[Extrait source]:
=======
Les activités d’une usine mettent en péril la santé de la population

Le gouvernement du Myanmar doit immédiatement ordonner la relocalisation d’une usine d’acide sulfurique dangereusement proche d’un village, qui poursuit ses activités malgré de vives préoccupations concernant son impact sanitaire et environnemental, a déclaré Amnesty International mercredi 20 juillet.

Des résidents du village de Kankone ont déclaré à Amnesty International, lors d’une récente mission de recherche au Myanmar, que les émissions très odorantes libérées par l’usine leur causent des problèmes respiratoires, cutanés et oculaires.

Selon les résidents, ces émissions ont par ailleurs endommagé des cultures dans la zone. Des échantillons de sol examinés par un service gouvernemental et une organisation non gouvernementale de défense de l’environnement en 2013 présentaient un taux élevé de sulfates. Les résultats des tests, s’ils sont limités, suscitent de graves inquiétudes quant à l’usine et son impact.
=======
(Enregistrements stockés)

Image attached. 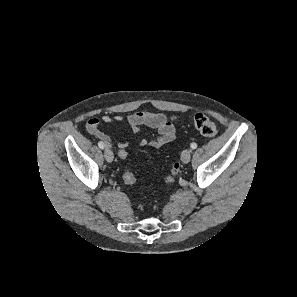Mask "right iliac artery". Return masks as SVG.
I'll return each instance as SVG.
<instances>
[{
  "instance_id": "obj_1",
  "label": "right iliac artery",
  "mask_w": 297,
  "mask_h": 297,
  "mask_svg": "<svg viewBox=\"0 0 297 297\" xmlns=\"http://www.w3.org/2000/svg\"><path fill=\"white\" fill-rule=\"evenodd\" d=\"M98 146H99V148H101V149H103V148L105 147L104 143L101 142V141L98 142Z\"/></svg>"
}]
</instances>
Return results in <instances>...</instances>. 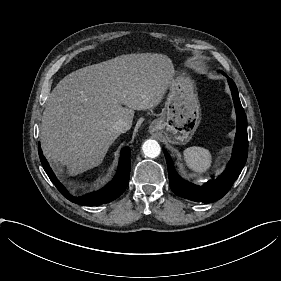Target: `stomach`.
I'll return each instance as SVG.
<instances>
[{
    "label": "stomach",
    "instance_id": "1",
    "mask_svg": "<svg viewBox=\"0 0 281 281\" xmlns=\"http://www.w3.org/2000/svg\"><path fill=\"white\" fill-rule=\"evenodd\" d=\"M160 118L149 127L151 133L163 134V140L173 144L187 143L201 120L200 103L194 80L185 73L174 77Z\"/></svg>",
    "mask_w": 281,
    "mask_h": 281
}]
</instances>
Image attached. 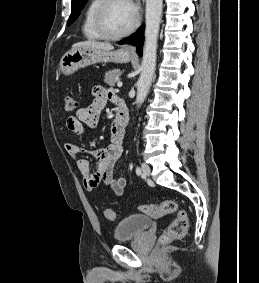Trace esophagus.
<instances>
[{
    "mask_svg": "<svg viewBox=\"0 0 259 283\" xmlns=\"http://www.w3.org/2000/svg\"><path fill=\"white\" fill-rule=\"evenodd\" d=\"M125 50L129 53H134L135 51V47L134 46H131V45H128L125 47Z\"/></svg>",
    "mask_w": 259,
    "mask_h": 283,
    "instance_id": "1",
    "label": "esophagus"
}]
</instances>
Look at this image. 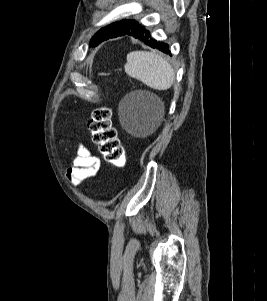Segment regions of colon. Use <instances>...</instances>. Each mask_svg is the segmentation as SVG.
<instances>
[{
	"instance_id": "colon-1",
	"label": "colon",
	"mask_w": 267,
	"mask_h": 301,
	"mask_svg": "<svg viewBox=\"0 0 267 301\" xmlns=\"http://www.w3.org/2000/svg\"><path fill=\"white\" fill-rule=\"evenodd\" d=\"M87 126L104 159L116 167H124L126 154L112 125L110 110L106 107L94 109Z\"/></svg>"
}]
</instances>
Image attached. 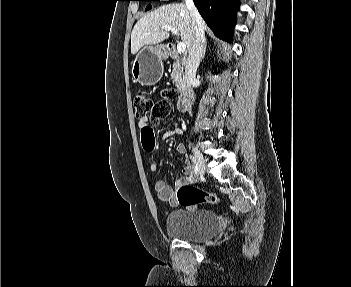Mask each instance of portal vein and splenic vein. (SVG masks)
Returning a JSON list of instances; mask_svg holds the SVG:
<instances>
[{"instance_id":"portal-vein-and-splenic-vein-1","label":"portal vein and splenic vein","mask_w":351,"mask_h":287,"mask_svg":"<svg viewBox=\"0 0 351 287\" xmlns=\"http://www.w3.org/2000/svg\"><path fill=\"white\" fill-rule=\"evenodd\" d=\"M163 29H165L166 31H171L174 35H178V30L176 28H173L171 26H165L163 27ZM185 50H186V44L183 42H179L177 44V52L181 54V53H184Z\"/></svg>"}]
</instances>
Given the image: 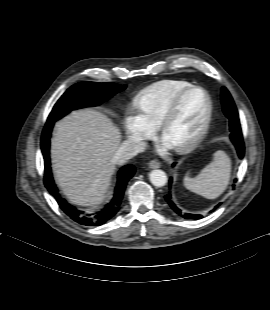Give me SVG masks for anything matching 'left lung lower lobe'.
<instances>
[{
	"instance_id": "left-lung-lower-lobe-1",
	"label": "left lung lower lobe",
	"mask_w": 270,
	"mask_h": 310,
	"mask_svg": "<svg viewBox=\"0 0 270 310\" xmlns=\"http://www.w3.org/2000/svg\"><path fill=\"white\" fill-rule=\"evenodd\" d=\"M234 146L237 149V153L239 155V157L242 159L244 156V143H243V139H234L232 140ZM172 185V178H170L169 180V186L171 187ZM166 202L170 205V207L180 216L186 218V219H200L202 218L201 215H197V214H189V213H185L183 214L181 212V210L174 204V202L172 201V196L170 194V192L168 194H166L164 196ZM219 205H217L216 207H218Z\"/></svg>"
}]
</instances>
=======
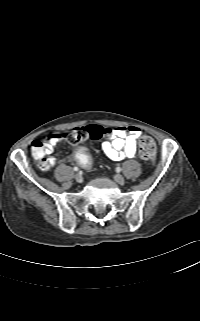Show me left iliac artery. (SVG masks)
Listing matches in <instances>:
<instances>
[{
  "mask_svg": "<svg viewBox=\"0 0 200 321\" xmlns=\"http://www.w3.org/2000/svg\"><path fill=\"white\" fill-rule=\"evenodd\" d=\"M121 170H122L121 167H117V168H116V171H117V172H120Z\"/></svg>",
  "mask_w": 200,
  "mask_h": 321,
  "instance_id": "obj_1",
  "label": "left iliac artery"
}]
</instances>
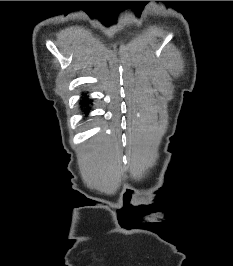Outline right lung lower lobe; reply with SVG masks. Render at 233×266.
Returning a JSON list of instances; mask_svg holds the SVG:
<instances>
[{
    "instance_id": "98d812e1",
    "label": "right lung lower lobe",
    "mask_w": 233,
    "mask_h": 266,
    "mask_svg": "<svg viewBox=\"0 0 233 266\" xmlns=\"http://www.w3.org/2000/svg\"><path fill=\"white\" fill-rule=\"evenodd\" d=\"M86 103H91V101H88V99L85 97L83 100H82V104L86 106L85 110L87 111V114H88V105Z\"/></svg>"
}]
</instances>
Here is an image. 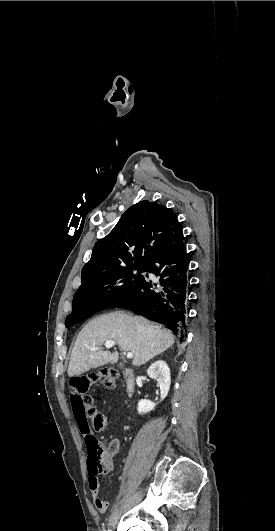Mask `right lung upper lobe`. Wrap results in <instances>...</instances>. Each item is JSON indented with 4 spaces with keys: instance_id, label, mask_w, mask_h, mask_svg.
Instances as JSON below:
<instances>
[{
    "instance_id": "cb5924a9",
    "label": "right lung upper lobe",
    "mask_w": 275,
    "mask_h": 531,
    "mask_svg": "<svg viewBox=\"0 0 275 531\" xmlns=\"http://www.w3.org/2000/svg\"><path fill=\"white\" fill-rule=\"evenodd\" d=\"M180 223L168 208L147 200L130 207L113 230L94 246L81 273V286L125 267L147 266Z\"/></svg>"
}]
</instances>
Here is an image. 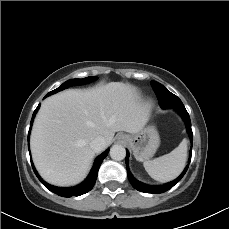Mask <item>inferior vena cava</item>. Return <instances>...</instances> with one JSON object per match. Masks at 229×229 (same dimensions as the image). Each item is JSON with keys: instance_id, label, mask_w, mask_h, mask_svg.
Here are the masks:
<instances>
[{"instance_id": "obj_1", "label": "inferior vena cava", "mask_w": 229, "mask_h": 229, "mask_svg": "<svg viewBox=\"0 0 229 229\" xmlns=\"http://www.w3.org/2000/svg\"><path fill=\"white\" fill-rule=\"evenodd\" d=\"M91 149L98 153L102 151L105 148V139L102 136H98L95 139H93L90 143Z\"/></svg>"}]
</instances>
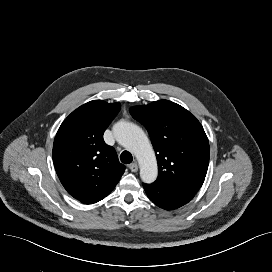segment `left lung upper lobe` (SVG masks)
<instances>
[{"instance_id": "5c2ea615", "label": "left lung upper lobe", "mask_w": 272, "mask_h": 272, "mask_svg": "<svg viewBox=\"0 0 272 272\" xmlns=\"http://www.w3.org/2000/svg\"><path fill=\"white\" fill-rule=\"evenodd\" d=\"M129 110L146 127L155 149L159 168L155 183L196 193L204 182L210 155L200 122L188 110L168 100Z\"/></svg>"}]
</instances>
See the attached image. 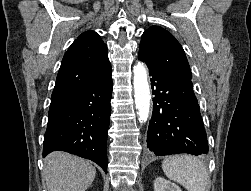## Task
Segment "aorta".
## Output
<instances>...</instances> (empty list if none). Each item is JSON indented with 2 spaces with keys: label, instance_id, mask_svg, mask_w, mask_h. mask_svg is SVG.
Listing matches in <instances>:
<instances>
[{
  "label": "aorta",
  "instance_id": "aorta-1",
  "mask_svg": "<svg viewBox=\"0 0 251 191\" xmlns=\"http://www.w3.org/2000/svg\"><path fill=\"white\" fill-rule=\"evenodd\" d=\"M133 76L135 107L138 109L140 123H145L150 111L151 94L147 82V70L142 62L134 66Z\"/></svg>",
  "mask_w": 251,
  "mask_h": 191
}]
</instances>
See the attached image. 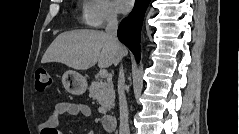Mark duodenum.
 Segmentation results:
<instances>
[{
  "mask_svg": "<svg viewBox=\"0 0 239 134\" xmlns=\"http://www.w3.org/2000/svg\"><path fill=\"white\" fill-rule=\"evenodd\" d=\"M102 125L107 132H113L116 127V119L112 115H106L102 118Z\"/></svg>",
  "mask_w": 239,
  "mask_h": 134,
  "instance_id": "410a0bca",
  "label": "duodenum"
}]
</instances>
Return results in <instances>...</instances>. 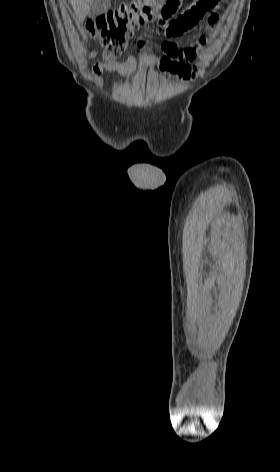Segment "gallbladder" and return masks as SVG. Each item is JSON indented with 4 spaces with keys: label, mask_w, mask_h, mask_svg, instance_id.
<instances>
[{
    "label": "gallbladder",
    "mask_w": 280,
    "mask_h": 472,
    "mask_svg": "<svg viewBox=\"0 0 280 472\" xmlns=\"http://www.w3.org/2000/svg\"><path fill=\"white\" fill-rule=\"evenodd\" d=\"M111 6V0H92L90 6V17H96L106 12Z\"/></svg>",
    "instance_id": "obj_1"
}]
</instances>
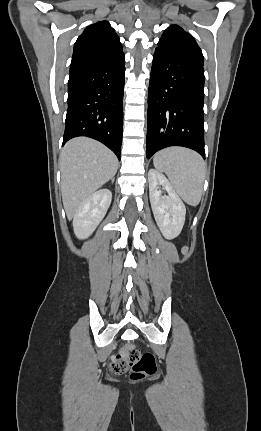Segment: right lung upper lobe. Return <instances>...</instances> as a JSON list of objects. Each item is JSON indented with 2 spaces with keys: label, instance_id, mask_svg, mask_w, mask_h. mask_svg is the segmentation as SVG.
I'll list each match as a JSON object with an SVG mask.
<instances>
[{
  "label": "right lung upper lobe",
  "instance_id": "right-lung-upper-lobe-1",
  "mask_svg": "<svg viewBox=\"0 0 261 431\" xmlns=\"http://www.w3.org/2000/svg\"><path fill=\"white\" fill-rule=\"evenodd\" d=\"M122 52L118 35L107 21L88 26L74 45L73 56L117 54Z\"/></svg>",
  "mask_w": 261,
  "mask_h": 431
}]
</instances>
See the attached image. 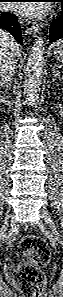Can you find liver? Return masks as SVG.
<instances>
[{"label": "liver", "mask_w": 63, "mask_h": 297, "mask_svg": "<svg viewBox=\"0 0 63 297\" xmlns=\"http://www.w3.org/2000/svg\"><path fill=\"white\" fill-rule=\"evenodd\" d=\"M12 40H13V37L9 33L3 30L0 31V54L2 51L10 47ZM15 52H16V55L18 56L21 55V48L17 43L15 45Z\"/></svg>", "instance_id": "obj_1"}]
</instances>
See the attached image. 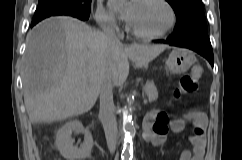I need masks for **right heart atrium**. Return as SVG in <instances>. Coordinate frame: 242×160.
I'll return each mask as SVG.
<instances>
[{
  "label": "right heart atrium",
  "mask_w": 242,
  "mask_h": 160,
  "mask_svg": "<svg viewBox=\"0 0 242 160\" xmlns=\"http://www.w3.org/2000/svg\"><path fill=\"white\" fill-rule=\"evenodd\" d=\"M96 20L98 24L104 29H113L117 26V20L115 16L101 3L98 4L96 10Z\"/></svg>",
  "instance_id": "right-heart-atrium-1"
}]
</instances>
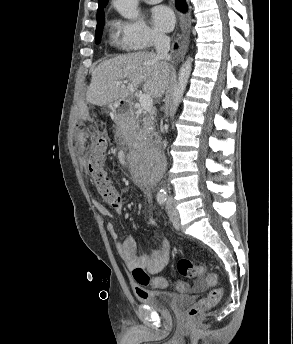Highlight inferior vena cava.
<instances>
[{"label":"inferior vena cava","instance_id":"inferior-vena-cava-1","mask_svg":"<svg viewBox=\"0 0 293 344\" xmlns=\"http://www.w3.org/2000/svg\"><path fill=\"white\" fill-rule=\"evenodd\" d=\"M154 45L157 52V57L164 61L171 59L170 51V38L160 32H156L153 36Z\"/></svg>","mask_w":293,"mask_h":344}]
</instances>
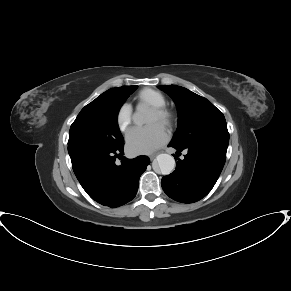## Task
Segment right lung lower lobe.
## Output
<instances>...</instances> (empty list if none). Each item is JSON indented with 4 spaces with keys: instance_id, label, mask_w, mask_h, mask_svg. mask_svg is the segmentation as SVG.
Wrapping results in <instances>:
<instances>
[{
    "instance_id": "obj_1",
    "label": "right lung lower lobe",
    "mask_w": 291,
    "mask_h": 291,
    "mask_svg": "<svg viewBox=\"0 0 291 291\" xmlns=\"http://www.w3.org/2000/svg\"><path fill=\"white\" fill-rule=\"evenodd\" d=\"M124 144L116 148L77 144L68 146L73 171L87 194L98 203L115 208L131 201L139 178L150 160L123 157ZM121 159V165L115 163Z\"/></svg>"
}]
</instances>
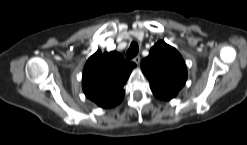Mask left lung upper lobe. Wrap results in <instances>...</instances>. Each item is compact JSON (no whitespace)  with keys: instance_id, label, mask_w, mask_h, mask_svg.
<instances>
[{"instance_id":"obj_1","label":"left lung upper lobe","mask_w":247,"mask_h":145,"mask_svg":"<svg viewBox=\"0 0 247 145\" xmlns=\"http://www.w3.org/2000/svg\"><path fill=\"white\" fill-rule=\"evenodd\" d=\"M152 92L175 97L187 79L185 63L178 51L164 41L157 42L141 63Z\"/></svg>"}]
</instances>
=======
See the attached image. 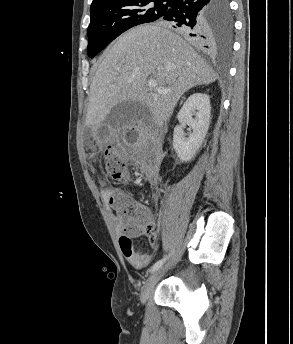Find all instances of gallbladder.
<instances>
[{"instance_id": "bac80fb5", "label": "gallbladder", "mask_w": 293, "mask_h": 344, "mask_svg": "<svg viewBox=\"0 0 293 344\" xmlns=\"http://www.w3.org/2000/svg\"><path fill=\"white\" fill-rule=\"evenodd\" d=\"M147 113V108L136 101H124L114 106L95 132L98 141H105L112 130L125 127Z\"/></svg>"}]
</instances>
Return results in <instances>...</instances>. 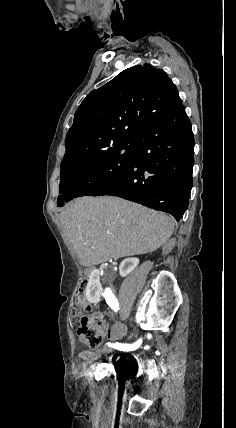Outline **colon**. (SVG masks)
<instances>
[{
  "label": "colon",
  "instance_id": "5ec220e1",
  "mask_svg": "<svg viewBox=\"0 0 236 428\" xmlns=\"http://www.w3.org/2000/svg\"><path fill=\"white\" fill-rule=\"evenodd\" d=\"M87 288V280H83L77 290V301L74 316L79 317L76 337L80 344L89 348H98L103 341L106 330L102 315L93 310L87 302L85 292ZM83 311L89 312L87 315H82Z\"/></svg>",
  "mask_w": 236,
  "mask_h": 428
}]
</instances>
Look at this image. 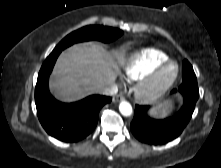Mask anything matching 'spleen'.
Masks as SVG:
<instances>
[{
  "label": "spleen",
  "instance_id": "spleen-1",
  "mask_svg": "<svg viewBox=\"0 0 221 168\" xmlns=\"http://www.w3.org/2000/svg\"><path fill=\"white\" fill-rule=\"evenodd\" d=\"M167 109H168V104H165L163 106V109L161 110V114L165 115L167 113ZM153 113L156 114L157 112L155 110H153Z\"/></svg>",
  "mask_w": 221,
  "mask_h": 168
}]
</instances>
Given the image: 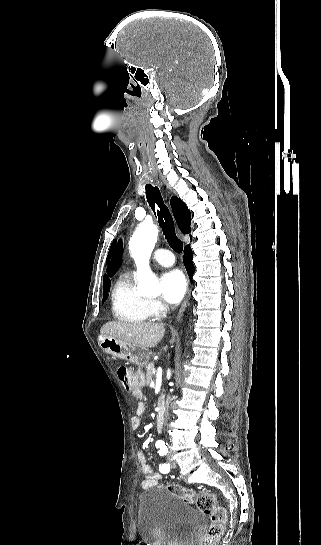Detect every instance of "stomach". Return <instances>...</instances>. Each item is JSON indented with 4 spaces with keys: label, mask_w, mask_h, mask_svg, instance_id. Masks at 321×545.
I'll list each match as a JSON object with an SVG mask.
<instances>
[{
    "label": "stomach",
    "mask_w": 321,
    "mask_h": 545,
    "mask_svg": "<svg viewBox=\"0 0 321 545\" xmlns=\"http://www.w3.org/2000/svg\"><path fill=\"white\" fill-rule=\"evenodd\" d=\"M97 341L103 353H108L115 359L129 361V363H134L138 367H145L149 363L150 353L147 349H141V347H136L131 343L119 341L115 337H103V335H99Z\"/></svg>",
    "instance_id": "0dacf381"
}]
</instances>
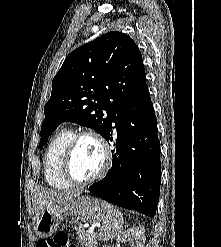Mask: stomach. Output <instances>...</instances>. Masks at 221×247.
=======
[Consignes]:
**1.** Reformulez sous forme de liste à puces le paragraphe de l'extrait source qui commence par « Selon les résidents », en conservant ses faits principaux.
**2.** Résumez l'extrait source en deux phrases.
**3.** Selon l'extrait source, de quels problèmes de santé les émissions de l'usine sont-elles la cause chez les résidents de Kankone ?

[Réponses par consigne]:
**1.**
- D'après les résidents, les émissions de l'usine ont endommagé des cultures dans la zone.
- En 2013, un service gouvernemental et une organisation non gouvernementale de défense de l'environnement ont examiné des échantillons de sol, qui présentaient un taux élevé de sulfates.
- Bien que limités, les résultats de ces tests suscitent de graves inquiétudes quant à l'usine et à son impact.

**2.** Le mercredi 20 juillet, Amnesty International a demandé au gouvernement du Myanmar d'ordonner immédiatement la relocalisation d'une usine d'acide sulfurique dangereusement proche d'un village, qui poursuit ses activités malgré de vives préoccupations sanitaires et environnementales. Selon des résidents du village de Kankone, les émissions de l'usine leur causent des problèmes respiratoires, cutanés et oculaires et ont endommagé des cultures, et des échantillons de sol examinés en 2013 présentaient un taux élevé de sulfates.

**3.** De problèmes respiratoires, cutanés et oculaires.